It’s been nearly 16 months since Canada has allowed foreign visitors. That will change starting August 9, when the country will reopen its borders for non-essential travel to fully vaccinated citizens and permanent residents of the U.S.
You must have received the full complement of doses of a recognized vaccine — Pfizer/BioNTech, Moderna, AstraZeneca and Johnson & Johnson — at least 14 days before arriving in Canada to be granted entry. Vaccines manufactured in China or Russia are not currently recognized by the Canadian government.
Unvaccinated minors younger than 12 who enter Canada with vaccinated parents or guardians will not have to quarantine for 14 days. Canadian officials also will not require that fully vaccinated travelers have a post-arrival test unless they are randomly selected at the port of entry to complete a Covid-19 molecular test.
However, all travelers coming into Canada, fully vaccinated or not, will need a negative PCR or molecular test within 72 hours of requesting entry.
Tourists from countries other than the U.S. will be allowed to enter Canada beginning September 7, as long as the “COVID-19 epidemiology remains favorable,” according to a statement put out by the Canadian government on Monday. Foreign guests must be fully vaccinated and be able to show proof to enter the country. Those are not vaccinated are not allowed to cross the border.
Canada has barred non-essential travel since March 2020 to help contain the spread of COVID-19. But now it will join the European Union in welcoming back American travelers. The EU opened its doors again to U.S. tourists in June.
The White House on Monday however, has not yet committed to reopening its northern border to Canadians. The U.S. and Canada agreed in March 2020 to close its shared border to mitigate the coronavirus outbreak.

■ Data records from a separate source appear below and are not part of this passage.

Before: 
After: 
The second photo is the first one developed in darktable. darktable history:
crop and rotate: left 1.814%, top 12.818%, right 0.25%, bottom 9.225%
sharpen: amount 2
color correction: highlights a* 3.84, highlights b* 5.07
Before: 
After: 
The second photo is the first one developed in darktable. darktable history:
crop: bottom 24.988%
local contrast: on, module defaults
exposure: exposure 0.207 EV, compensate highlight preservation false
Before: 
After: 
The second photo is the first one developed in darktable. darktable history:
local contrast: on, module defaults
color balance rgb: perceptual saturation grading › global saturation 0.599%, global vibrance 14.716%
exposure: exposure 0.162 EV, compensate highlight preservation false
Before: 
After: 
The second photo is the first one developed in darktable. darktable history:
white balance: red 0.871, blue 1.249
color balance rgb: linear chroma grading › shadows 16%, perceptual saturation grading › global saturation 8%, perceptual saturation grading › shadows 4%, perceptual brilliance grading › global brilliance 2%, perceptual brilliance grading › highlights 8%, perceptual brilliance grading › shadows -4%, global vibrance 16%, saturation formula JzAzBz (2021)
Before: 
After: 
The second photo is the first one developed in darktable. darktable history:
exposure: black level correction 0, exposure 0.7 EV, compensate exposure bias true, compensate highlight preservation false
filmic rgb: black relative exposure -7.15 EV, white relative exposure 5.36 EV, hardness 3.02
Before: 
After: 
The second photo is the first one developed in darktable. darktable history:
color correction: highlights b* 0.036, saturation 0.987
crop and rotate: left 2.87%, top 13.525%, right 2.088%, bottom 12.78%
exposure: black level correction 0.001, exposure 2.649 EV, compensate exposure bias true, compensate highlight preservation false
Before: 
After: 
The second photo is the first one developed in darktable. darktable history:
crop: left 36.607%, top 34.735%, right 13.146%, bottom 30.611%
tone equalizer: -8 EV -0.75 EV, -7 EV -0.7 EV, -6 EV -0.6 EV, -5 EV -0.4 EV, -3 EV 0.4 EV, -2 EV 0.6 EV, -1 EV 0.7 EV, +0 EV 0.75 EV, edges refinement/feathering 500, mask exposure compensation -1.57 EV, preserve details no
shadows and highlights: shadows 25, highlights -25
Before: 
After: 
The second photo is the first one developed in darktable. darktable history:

“We are continuing to review our travel restrictions and any decisions about reopening travel will by guided by our public health and medical experts,” White House press secretary Jen Psaki told reporters. She added that they are following the guidance of their health experts and monitoring the surge in COVID cases caused by the Delta variant strain.
The Biden Administration is coming under increasing pressure to resume international travel. But the recent surge in COVID cases across the globe has some countries rethinking their policies, and in some cases, mulling a return to stricter protocols. Israel, for example, which has more than 63 percent of the population fully vaccinated, is debating whether to implement a ban on all non-essential travel to contain the virus spread.